# How long to keep adding wood



## Top2MP (Jul 5, 2008)

Smoking my first pork shoulder (4 lbs) today.  So far everything looks and smells great.  I am using Meowey's basic method (thanks, Meowey).  I have a GOSM propane smoker and took the advice from last thread to cut back on the fuel.

My question is it's going on three hours now and I have added hickory chips once to keep the thin blue smoke going.  I have heard that after the first couple of hours, adding smoke doesn't add any more flavor.  Is that true?  If not, how much more smoking should I do?  Maybe until I foil it at 165?

Thanks for any advice.


----------



## packplantpath (Jul 5, 2008)

Depends on how strong you want it.  If the wood is there smoking, it is adding flavor, even after the meat reaches temp.  So, I recommend doing smoke half the time, then stopping.  Next time, adjust according to your taste.


----------



## packplantpath (Jul 5, 2008)

Just finished reading your post.  Yea, I'd foil around 165, and keeping wood smoke to that point won't hurt.  It's a nice reference point.  

Keep in mind, some charcoal has a more smoky flavor than others.  I've found the BGE brand to be very strong, Royal Oak, not so much.  Course, I can't afford BGE coal, and only used it once.


----------



## tn_bbq (Jul 5, 2008)

The meat will receive the greatest amount of smoke flavor during the first few hours (or first half of your smoking).  After that, the smoke effect is pretty much diminished.  

You might want to go with one or two cycles of wood and then scale it back.


----------



## Top2MP (Jul 5, 2008)

Thanks to everyone for the great advice.  I stopped at about 145.  It's been 6 hours and its at 154, so I think it will turn out great.  I'm spraying with 3 to 1 apple juice to Cpt Morgan's Spiced Rum.  If I can figure it out, you'll have a Q View in a few hours.


----------



## travcoman45 (Jul 5, 2008)

I add wood to completion er foilin.  Ain't had no complaints yet.  Like ken says, yer smoke ring will stop in the neighborhood a 140*


----------



## Top2MP (Jul 5, 2008)

Okay, It's been 9 1/2 hours for a 4 lb pork shouldre and it is at 177.  I sthat normal?


----------



## ddave (Jul 5, 2008)

Depends on what you mean by "normal".  From what I have read here, you are fine -- just keep your smoker at the same temp and wait it out.  I have only done one -- a 5.6 pounder -- and it took almost 9 hours to get to 165 then I moved it to the oven because I was having issues with the wind.

Again, I think you are fine.  Grab a cool beverage and make yourself comfortable.  It will be worth the wait. 
	

	
	
		
		



		
		
	


	





Dave


----------



## Top2MP (Jul 5, 2008)

Thanks.  That's exactly what I did...moved it to the oven in foil.  Up to 190 and counting.


----------



## richoso1 (Jul 5, 2008)

You won't get any more smoke ring after about 140, but you can continue to add smoke flavoring beyond that temp.

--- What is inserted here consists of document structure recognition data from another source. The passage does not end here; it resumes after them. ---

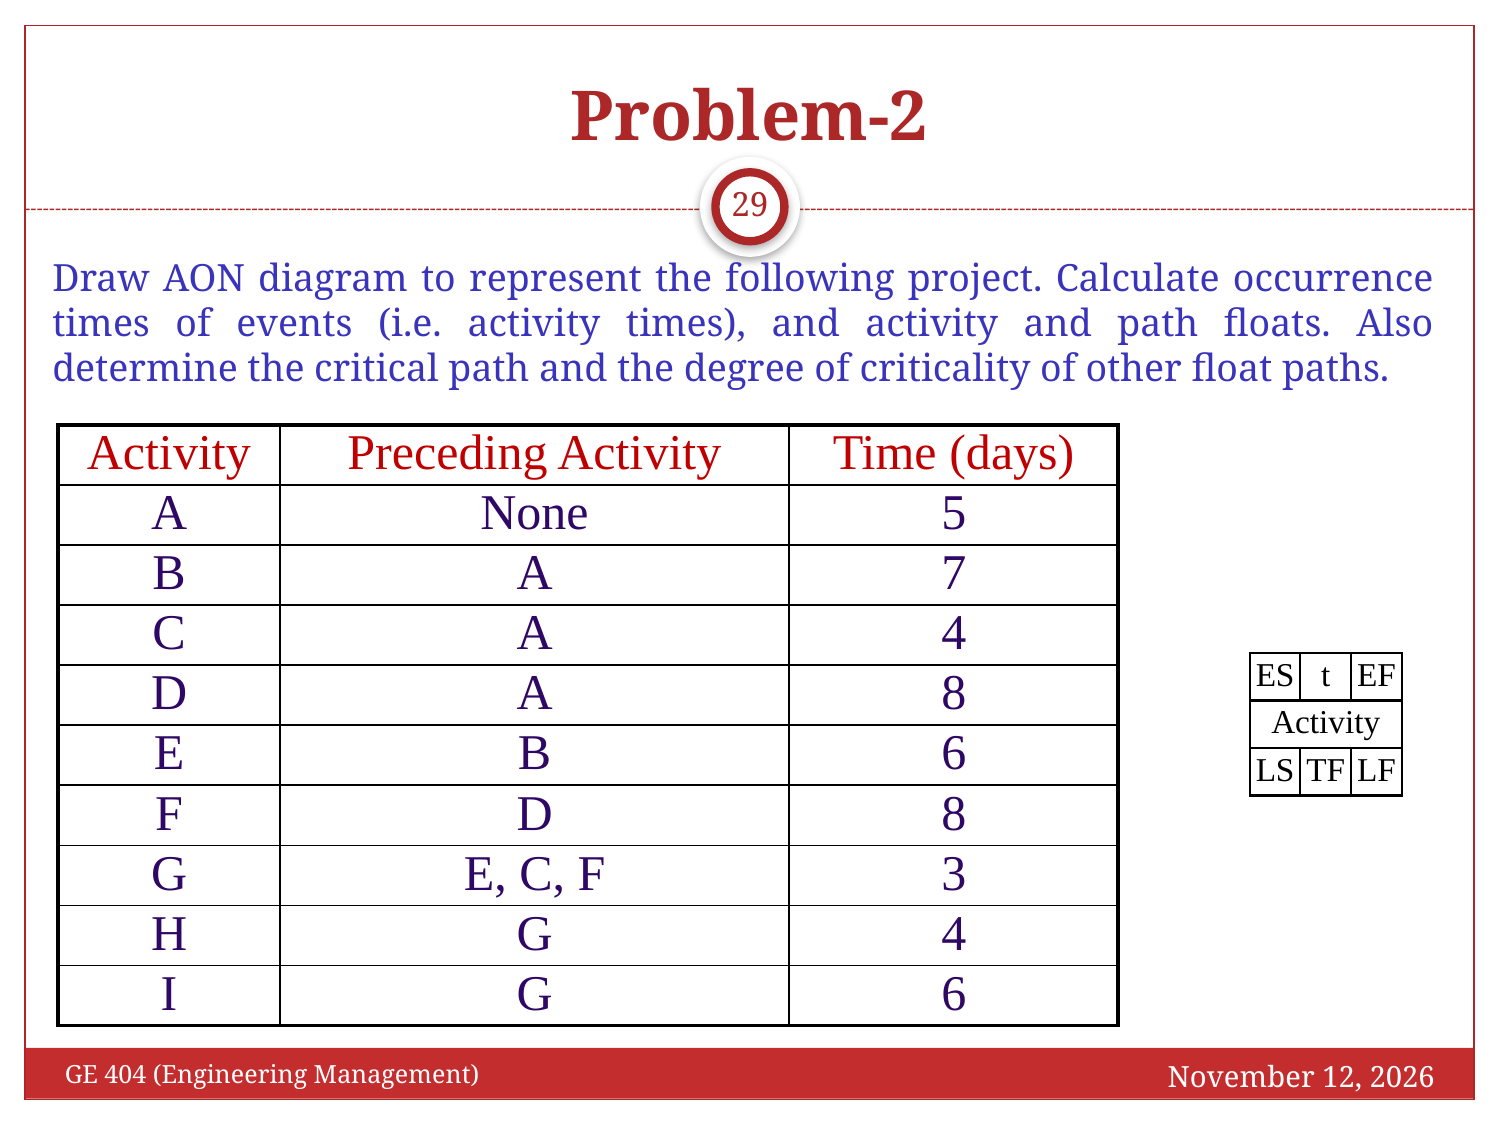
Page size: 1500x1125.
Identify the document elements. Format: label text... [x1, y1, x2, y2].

table_cell D [60, 666, 279, 724]
title Problem-2 [49, 37, 1450, 162]
table_header Preceding Activity [281, 427, 788, 484]
table_header Time (days) [790, 427, 1116, 484]
table_cell G [281, 966, 788, 1024]
table_cell 6 [790, 966, 1116, 1024]
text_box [1249, 652, 1402, 796]
table_cell A [60, 486, 279, 544]
table_cell D [281, 786, 788, 845]
table_cell B [60, 546, 279, 604]
table_cell A [281, 666, 788, 724]
table_cell 4 [790, 606, 1116, 664]
table_cell 8 [790, 666, 1116, 724]
table_cell A [281, 606, 788, 664]
text_box Draw AON diagram to represent the following project. Calculate occurrence times of events (i.e. activity times), and activity and path floats. Also determine the critical path and the degree of criticality of other float paths. [37, 246, 1450, 397]
slide_number 29 [712, 169, 788, 243]
table_cell E, C, F [281, 846, 788, 905]
table_cell F [60, 786, 279, 845]
table_cell G [281, 906, 788, 965]
table_cell B [281, 726, 788, 784]
table_cell 3 [790, 846, 1116, 905]
table_cell C [60, 606, 279, 664]
footer GE 404 (Engineering Management) [50, 1051, 638, 1112]
table_cell A [281, 546, 788, 604]
table_cell E [60, 726, 279, 784]
table_cell G [60, 846, 279, 905]
table_header Activity [60, 427, 279, 484]
table_cell 7 [790, 546, 1116, 604]
table_cell 4 [790, 906, 1116, 965]
table_cell I [60, 966, 279, 1024]
table_cell H [60, 906, 279, 965]
table_cell 8 [790, 786, 1116, 845]
table_cell 6 [790, 726, 1116, 784]
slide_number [950, 1050, 1450, 1111]
table_cell None [281, 486, 788, 544]
table_cell 5 [790, 486, 1116, 544]
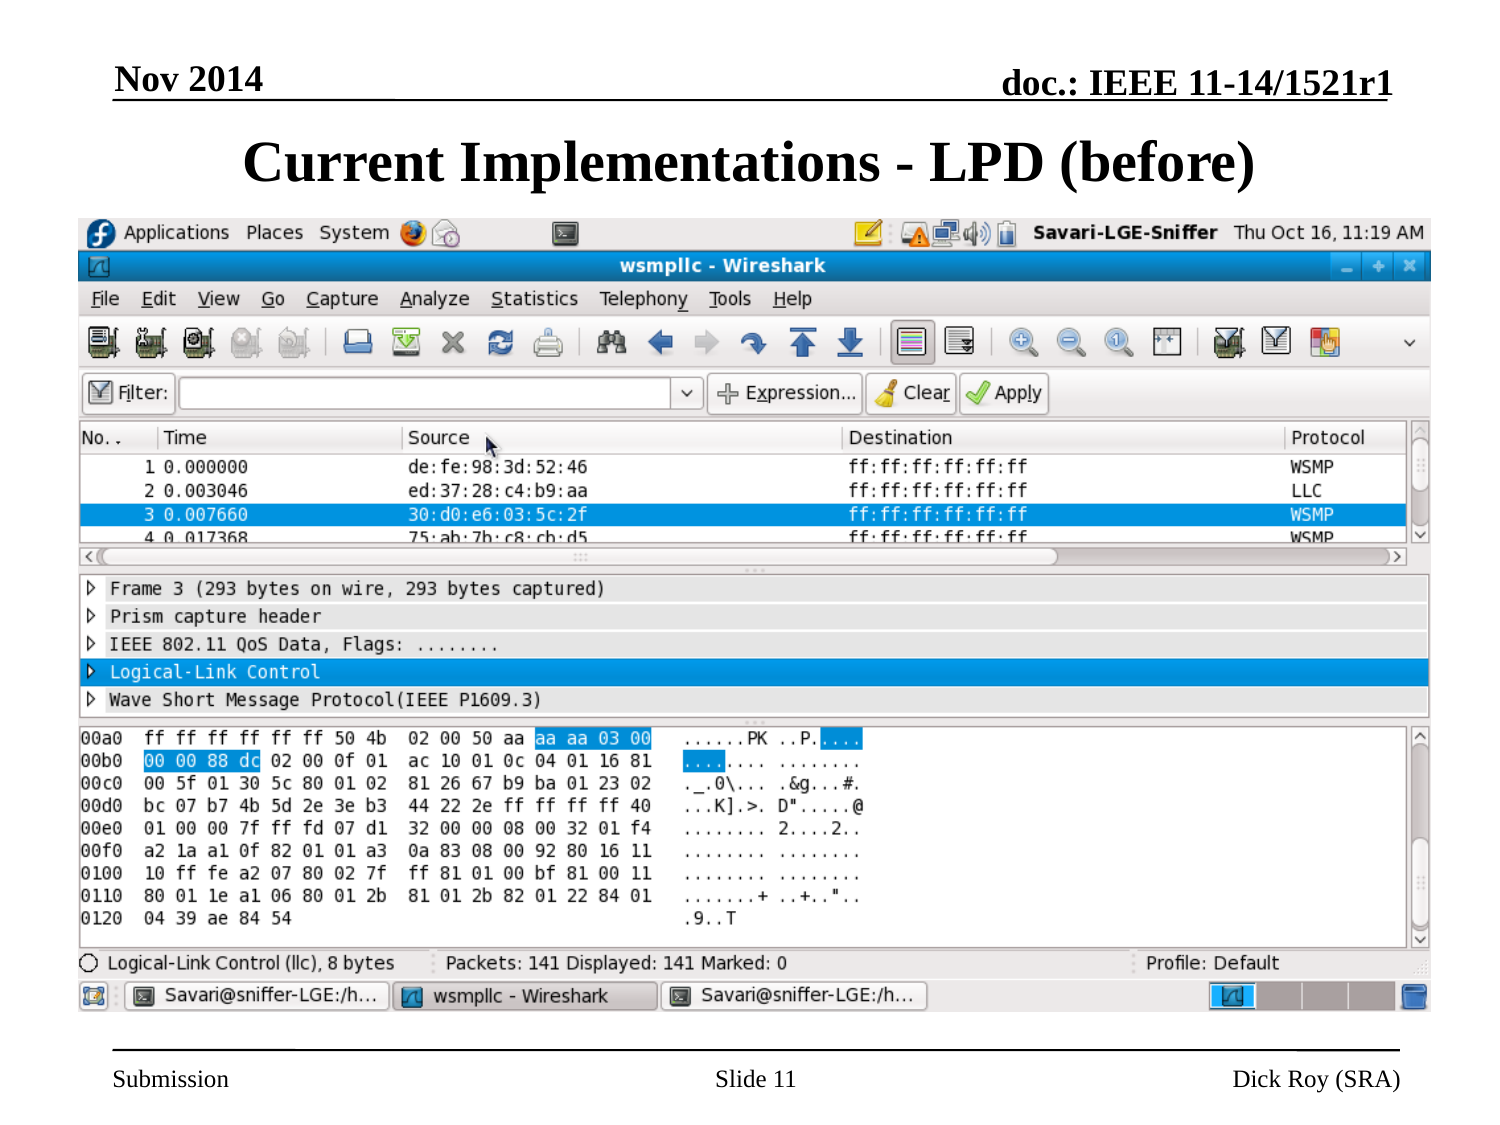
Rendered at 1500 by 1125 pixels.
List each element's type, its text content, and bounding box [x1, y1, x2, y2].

text_box Nov 2014 [114, 54, 493, 100]
title Current Implementations - LPD (before) [112, 112, 1388, 205]
text_box [878, 1062, 1402, 1092]
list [77, 218, 1432, 1012]
text_box Slide 11 [712, 1062, 800, 1122]
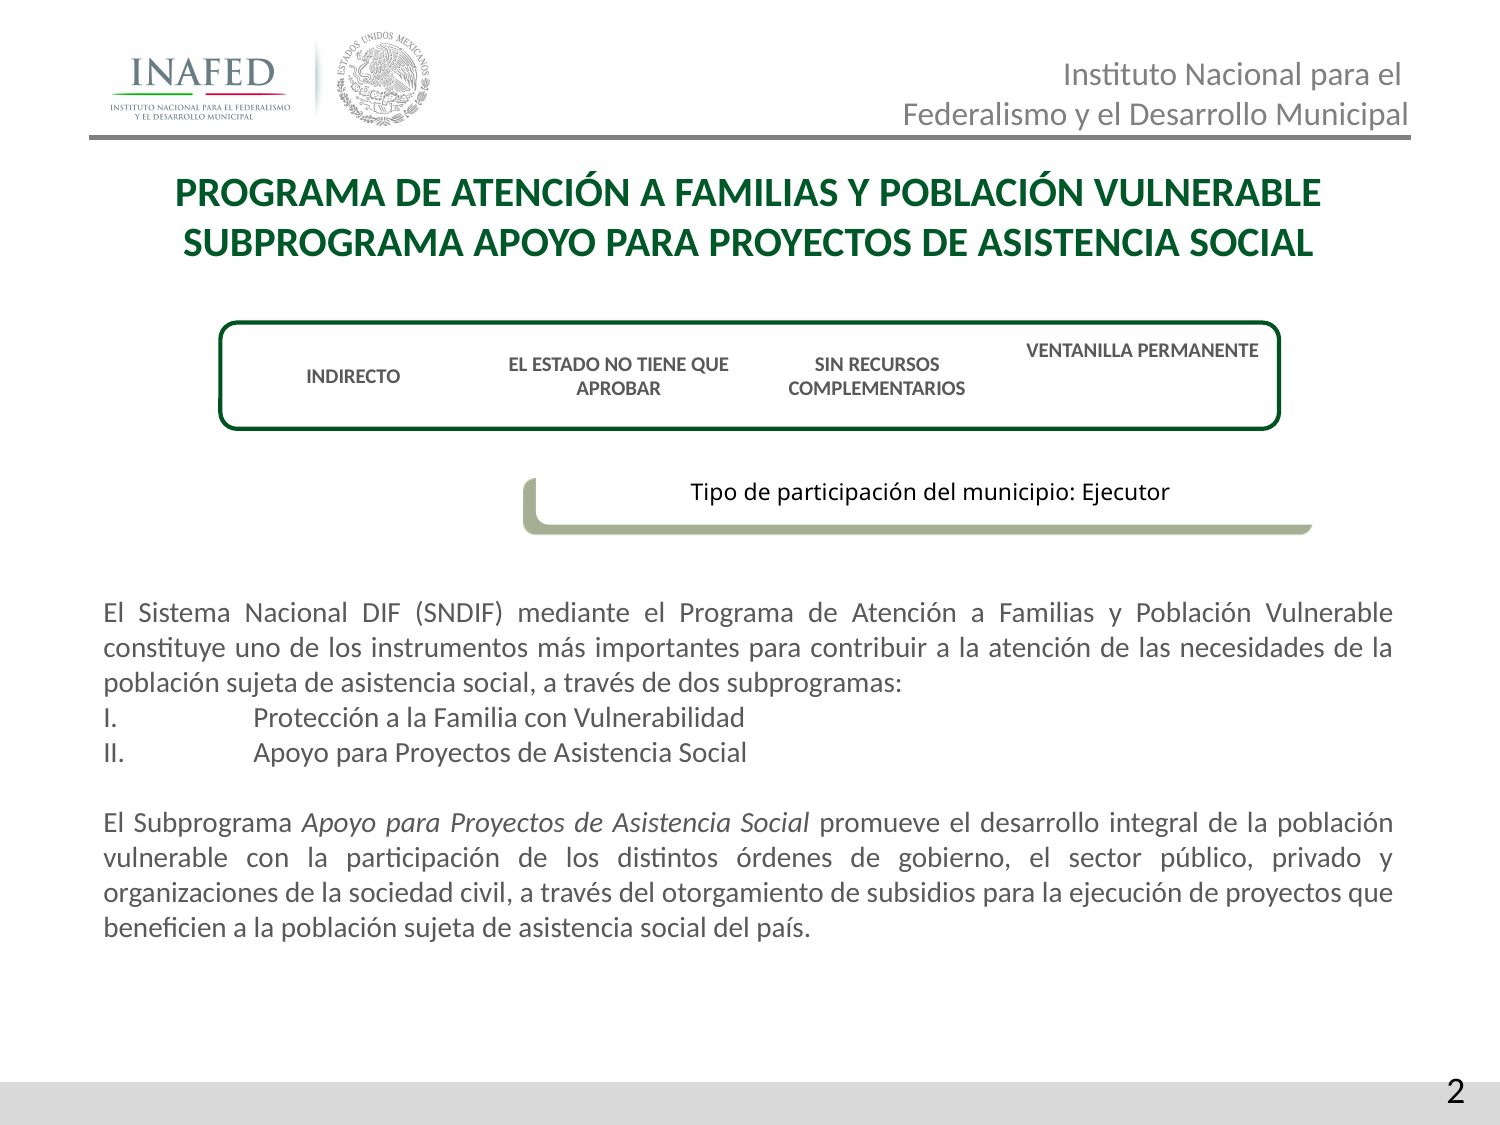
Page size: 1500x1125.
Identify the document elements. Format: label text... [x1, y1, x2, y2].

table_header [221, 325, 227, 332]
text_box 2 [1411, 1058, 1500, 1119]
picture [110, 30, 430, 128]
text_box [220, 322, 1280, 429]
text_box Tipo de participación del municipio: Ejecutor [535, 466, 1326, 525]
text_box PROGRAMA DE ATENCIÓN A FAMILIAS Y POBLACIÓN VULNERABLE SUBPROGRAMA APOYO PARA PROYECTOS DE ASISTENCIA SOCIAL [88, 157, 1409, 273]
text_box El Sistema Nacional DIF (SNDIF) mediante el Programa de Atención a Familias y Población Vulnerable constituye uno de los instrumentos más importantes para contribuir a la atención de las necesidades de la población sujeta de asistencia social, a través de dos subprogramas: I. Protección a la Familia con Vulnerabilidad II. Apoyo para Proyectos de Asistencia Social El Subprograma Apoyo para Proyectos de Asistencia Social promueve el desarrollo integral de la población vulnerable con la participación de los distintos órdenes de gobierno, el sector público, privado y organizaciones de la sociedad civil, a través del otorgamiento de subsidios para la ejecución de proyectos que beneficien a la población sujeta de asistencia social del país. [88, 586, 1409, 951]
table_header VENTANILLA PERMANENTE [1273, 325, 1282, 426]
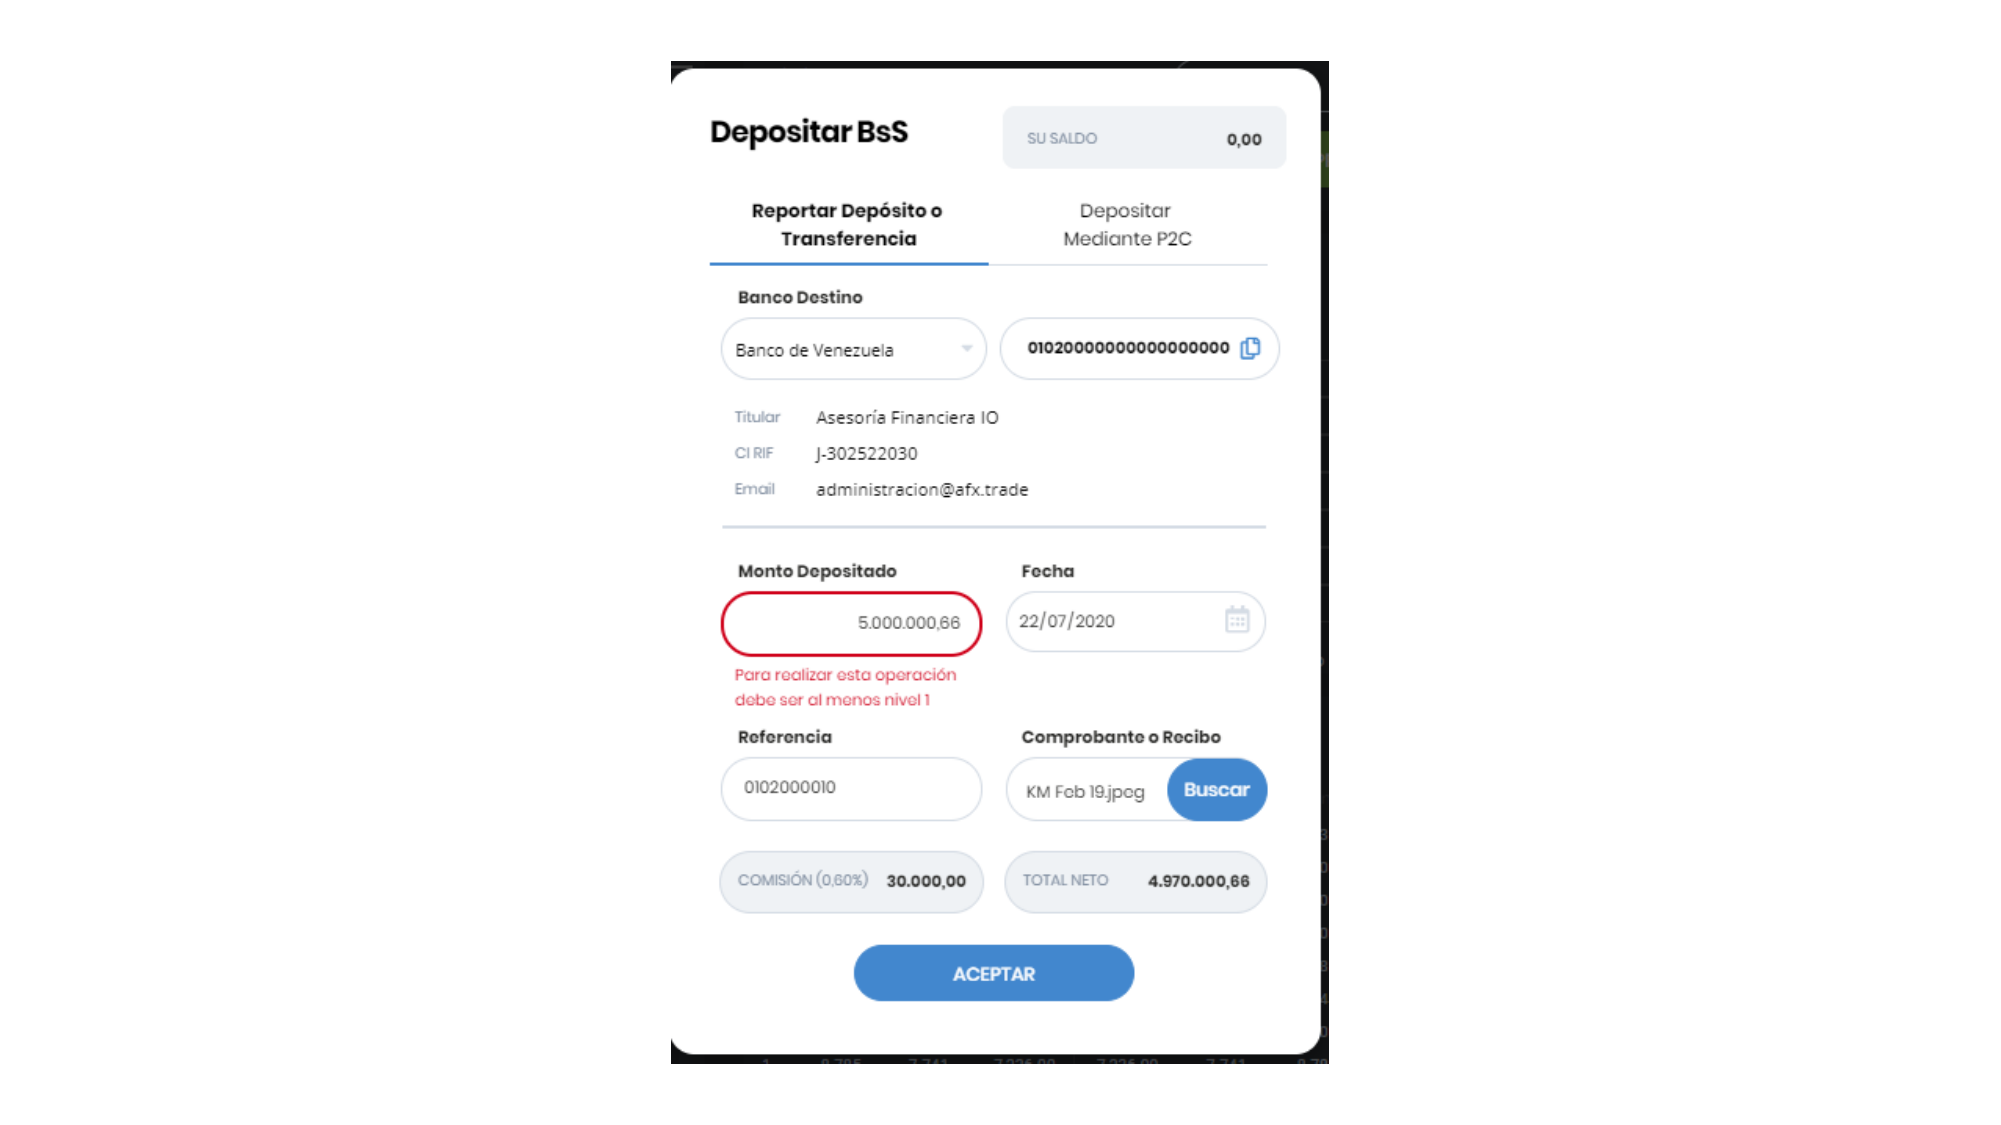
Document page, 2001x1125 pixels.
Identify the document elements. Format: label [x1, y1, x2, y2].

picture [671, 61, 1329, 1064]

I don't use wood while in the foil mode, I don't benefit from it.


----------



## Top2MP (Jul 6, 2008)

I would like to share my photos of the completed shoulder, but get an error message saying my file is too big.  Unfortunately I have HP software and cannot find where to reduce the size.  Any ideas?


----------



## ronp (Jul 6, 2008)

See if this works for you.

http://postimage.org/


----------



## Top2MP (Jul 6, 2008)

Thanks.  Ok, I uploaded them, now how do I add them to this posting?


----------



## Top2MP (Jul 6, 2008)

I hope this works.  













Yea!  It worked!  Thanks Ron P!


----------